A radiocirurgia foi descrita inicialmente para pacientes que não tinham câncer. E hoje em dia a gente vê a possibilidade de fazer a radiocirurgia em algumas situações não-oncológicas, o que é muito interessante. Por exemplo, pacientes que têm um quadro de dor chamado neuralgia do nervo trigêmeo podem ser tratados com radiocirurgia num determinado local no cérebro e a dor deles melhora. Existem indicações de radiocirurgia para transtorno obsessivo compulsivo e doença de Parkinson.
Há, portanto, uma gama muito grande de indicações da radioterapia ablativa.
Oncologia Brasil: Qual você diria que é a contribuição principal do trabalho de vocês para o campo da radio-oncologia?
Dr. Hanna: Eu gostaria de reforçar a mensagem central do trabalho: na medicina, nós sempre buscamos fazer tratamentos que primeiro não machuquem o paciente, segundo um preceito clássico contemplado na expressão em latim Primum non nocere (“primeiro, não faça mal”). Então, eu acho que essa estratégia de terapia nada mais é do que isso, nós estamos tentando agredir menos os pacientes, tratá-los com mais conforto, propiciar um tratamento seguro e com qualidade de vida. Particularmente com o VMAT, pela questão de aliar segurança ao tempo de tratamento.

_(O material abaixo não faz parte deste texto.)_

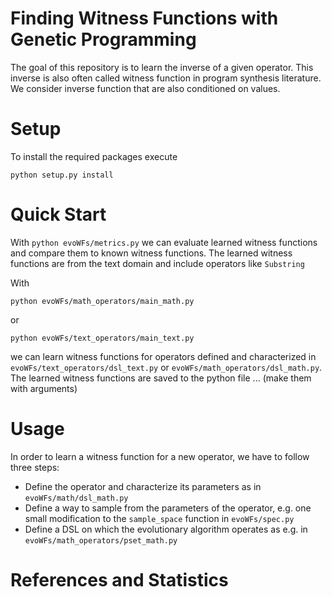 # Finding Witness Functions with Genetic Programming 

The goal of this repository is to learn the inverse of a given operator.
This inverse is also often called witness function in program synthesis literature.
We consider inverse function that are also conditioned on values. 

# Setup

To install the required packages execute

``python setup.py install``

# Quick Start 

With 
``python evoWFs/metrics.py``
we can evaluate learned witness functions and compare them to known witness functions. The learned witness functions are from the text domain and include operators like `Substring`

With 

``python evoWFs/math_operators/main_math.py``

or

``python evoWFs/text_operators/main_text.py``

we can learn witness functions for operators defined and characterized in `evoWFs/text_operators/dsl_text.py` or `evoWFs/math_operators/dsl_math.py`.
The learned witness functions are saved to the python file ... (make them with arguments)

# Usage

In order to learn a witness function for a new operator, we have to follow three steps:
* Define the operator and characterize its parameters as in `evoWFs/math/dsl_math.py`
* Define a way to sample from the parameters of the operator, e.g. one small modification to the `sample_space` function in `evoWFs/spec.py`
* Define a DSL on which the evolutionary algorithm operates as e.g. in `evoWFs/math_operators/pset_math.py` 

# References and Statistics 
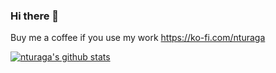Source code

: ### Hi there 👋

Buy me a coffee if you use my work https://ko-fi.com/nturaga

[![nturaga's github stats](https://github-readme-stats.vercel.app/api?username=nturaga&show_icons=true&theme=vision-friendly-dark&hide=stars)](https://github.com/anuraghazra/github-readme-stats)

<!--
**nturaga/nturaga** is a ✨ _special_ ✨ repository because its `README.md` (this file) appears on your GitHub profile.

Here are some ideas to get you started:

- 🔭 I’m currently working on ...
- 🌱 I’m currently learning ...
- 👯 I’m looking to collaborate on ...
- 🤔 I’m looking for help with ...
- 💬 Ask me about ...
- 📫 How to reach me: ...
- 😄 Pronouns: ...
- ⚡ Fun fact: ...
-->
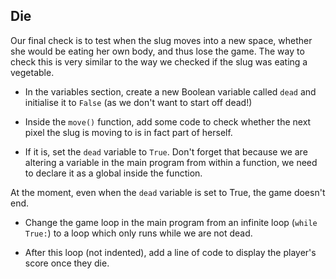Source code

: ## Die

Our final check is to test when the slug moves into a new space, whether she would be eating her own body, and thus lose the game. The way to check this is very similar to the way we checked if the slug was eating a vegetable.

+ In the variables section, create a new Boolean variable called `dead` and initialise it to `False` (as we don't want to start off dead!)

+ Inside the `move()` function, add some code to check whether the next pixel the slug is moving to is in fact part of herself.

+ If it is, set the `dead` variable to `True`. Don't forget that because we are altering a variable in the main program from within a function, we need to declare it as a global inside the function.

At the moment, even when the `dead` variable is set to True, the game doesn't end.

+ Change the game loop in the main program from an infinite loop (`while True:`) to a loop which only runs while we are not dead.

+ After this loop (not indented), add a line of code to display the player's score once they die.
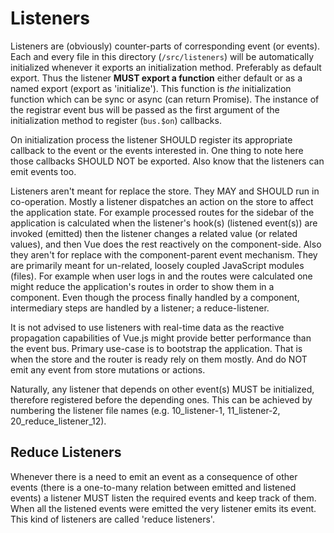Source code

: # Listeners

Listeners are (obviously) counter-parts of corresponding event (or events). Each and every file
in this directory (`/src/listeners`) will be automatically initialized whenever it exports an
initialization method. Preferably as default export. Thus the listener **MUST export a function**
either default or as a named export (export as 'initialize'). This function is _the_ initialization
function which can be sync or async (can return Promise).
The instance of the registrar event bus will be passed as the first argument of the initialization
method to register (`bus.$on`) callbacks.

On initialization process the listener SHOULD register its appropriate callback to the event or
the events interested in. One thing to note here those callbacks SHOULD NOT be exported. Also know
that the listeners can emit events too.

Listeners aren't meant for replace the store. They MAY and SHOULD run in co-operation. Mostly
a listener dispatches an action on the store to affect the application state. For example processed
routes for the sidebar of the application is calculated when the listener's hook(s) (listened event(s))
are invoked (emitted) then the listener changes a related value (or related values), and then Vue
does the rest reactively on the component-side.
Also they aren't for replace with the component-parent event mechanism. They are primarily meant
for un-related, loosely coupled JavaScript modules (files). For example when user logs in and
the routes were calculated one might reduce the application's routes in order to show them in a
component. Even though the process finally handled by a component, intermediary steps are handled
by a listener; a reduce-listener.

It is not advised to use listeners with real-time data as the reactive propagation capabilities of
Vue.js might provide better performance than the event bus. Primary use-case is to bootstrap the
application. That is when the store and the router is ready rely on them mostly. And do NOT emit any
event from store mutations or actions.

Naturally, any listener that depends on other event(s) MUST be initialized, therefore registered
before the depending ones. This can be achieved by numbering the listener file names
(e.g. 10_listener-1, 11_listener-2, 20_reduce_listener_12).

## Reduce Listeners

Whenever there is a need to emit an event as a consequence of other events (there is a one-to-many
relation between emitted and listened events) a listener MUST listen the required events and keep
track of them. When all the listened events were emitted the very listener emits its event. This
kind of listeners are called 'reduce listeners'.
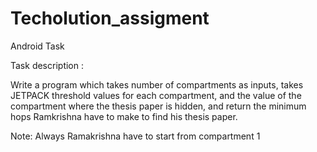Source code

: # Techolution_assigment
Android Task

Task description :

Write a program which takes number of compartments as inputs, takes JETPACK threshold values for each compartment, 
and the value of the compartment where the thesis paper is hidden, and return the minimum hops Ramkrishna have to make to find his thesis paper.

Note: Always Ramakrishna have to start from compartment 1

E é óbvio que, do lado de cá, nós profissionais temos de nos capacitar para isso. Então quando fazemos uma especialização fora do país ganhamos experiência, publicamos um artigo, e esse é o caminho para um resultado que vemos no brilho do olhar do paciente. O brilho no olhar de alguém que faz uma radiocirurgia e, depois de quinze a vinte minutos, quando sai do aparelho, escuta da equipe médica: “Olha, conseguimos tratar suas oito lesões com sucesso, e esperamos que você nunca mais precise da gente no futuro.” O paciente se sente feliz, e é esse o tipo de coisa que me faz chegar em casa muito feliz também.
Eu fico muito satisfeito, e é isso que me move a gostar do meu trabalho.